The answer is to be an exact copy of the lines below running from the line with "De aanwezigheid van" down to the line with "of verminderen.", both ends included, and nothing more.
§ §
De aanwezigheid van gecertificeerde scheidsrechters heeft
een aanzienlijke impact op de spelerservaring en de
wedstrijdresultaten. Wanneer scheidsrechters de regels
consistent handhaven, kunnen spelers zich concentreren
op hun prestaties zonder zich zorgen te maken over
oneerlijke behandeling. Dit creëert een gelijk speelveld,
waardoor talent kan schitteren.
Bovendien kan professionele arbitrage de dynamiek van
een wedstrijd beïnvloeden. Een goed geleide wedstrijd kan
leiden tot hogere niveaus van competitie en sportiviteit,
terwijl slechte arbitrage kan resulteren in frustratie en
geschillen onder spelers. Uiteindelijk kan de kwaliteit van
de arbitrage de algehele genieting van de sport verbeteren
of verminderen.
§ §
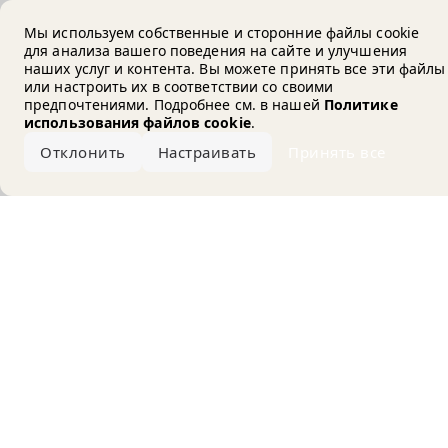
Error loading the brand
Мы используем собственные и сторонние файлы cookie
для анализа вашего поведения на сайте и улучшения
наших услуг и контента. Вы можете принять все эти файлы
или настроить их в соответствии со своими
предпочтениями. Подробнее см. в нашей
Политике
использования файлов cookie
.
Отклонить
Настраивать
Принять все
§ §
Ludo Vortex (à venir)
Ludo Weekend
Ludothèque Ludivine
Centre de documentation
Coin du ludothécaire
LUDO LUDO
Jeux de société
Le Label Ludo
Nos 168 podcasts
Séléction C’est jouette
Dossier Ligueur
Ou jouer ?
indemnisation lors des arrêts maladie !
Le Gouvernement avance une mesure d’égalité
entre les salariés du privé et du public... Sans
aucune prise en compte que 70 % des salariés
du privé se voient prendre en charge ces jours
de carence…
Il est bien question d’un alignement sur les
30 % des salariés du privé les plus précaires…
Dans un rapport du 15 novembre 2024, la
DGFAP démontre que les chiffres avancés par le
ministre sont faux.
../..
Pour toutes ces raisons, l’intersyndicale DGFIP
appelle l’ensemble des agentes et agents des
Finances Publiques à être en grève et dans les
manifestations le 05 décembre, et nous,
§ §
▸ Answer below:
De aanwezigheid van gecertificeerde scheidsrechters heeft
een aanzienlijke impact op de spelerservaring en de
wedstrijdresultaten. Wanneer scheidsrechters de regels
consistent handhaven, kunnen spelers zich concentreren
op hun prestaties zonder zich zorgen te maken over
oneerlijke behandeling. Dit creëert een gelijk speelveld,
waardoor talent kan schitteren.
Bovendien kan professionele arbitrage de dynamiek van
een wedstrijd beïnvloeden. Een goed geleide wedstrijd kan
leiden tot hogere niveaus van competitie en sportiviteit,
terwijl slechte arbitrage kan resulteren in frustratie en
geschillen onder spelers. Uiteindelijk kan de kwaliteit van
de arbitrage de algehele genieting van de sport verbeteren
of verminderen.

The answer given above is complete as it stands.